--- WHAT TO DO ---
Revise the rows below, replacing "common name" with "vernacular name" throughout and leaving everything else unchanged.

[Rows contained in a dataset]
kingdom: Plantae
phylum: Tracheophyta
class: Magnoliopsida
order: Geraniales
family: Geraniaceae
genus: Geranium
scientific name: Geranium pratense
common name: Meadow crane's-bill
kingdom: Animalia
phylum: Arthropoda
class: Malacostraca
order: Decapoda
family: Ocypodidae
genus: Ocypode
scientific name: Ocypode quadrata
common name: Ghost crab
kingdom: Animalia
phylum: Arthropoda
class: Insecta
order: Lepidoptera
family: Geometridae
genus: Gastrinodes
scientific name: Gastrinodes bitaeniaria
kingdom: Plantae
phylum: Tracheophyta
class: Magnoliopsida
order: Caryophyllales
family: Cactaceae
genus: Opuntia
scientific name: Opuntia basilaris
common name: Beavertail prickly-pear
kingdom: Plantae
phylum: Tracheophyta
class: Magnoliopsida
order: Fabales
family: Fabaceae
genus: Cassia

--- RESULT ---
kingdom: Plantae
phylum: Tracheophyta
class: Magnoliopsida
order: Geraniales
family: Geraniaceae
genus: Geranium
scientific name: Geranium pratense
vernacular name: Meadow crane's-bill
kingdom: Animalia
phylum: Arthropoda
class: Malacostraca
order: Decapoda
family: Ocypodidae
genus: Ocypode
scientific name: Ocypode quadrata
vernacular name: Ghost crab
kingdom: Animalia
phylum: Arthropoda
class: Insecta
order: Lepidoptera
family: Geometridae
genus: Gastrinodes
scientific name: Gastrinodes bitaeniaria
kingdom: Plantae
phylum: Tracheophyta
class: Magnoliopsida
order: Caryophyllales
family: Cactaceae
genus: Opuntia
scientific name: Opuntia basilaris
vernacular name: Beavertail prickly-pear
kingdom: Plantae
phylum: Tracheophyta
class: Magnoliopsida
order: Fabales
family: Fabaceae
genus: Cassia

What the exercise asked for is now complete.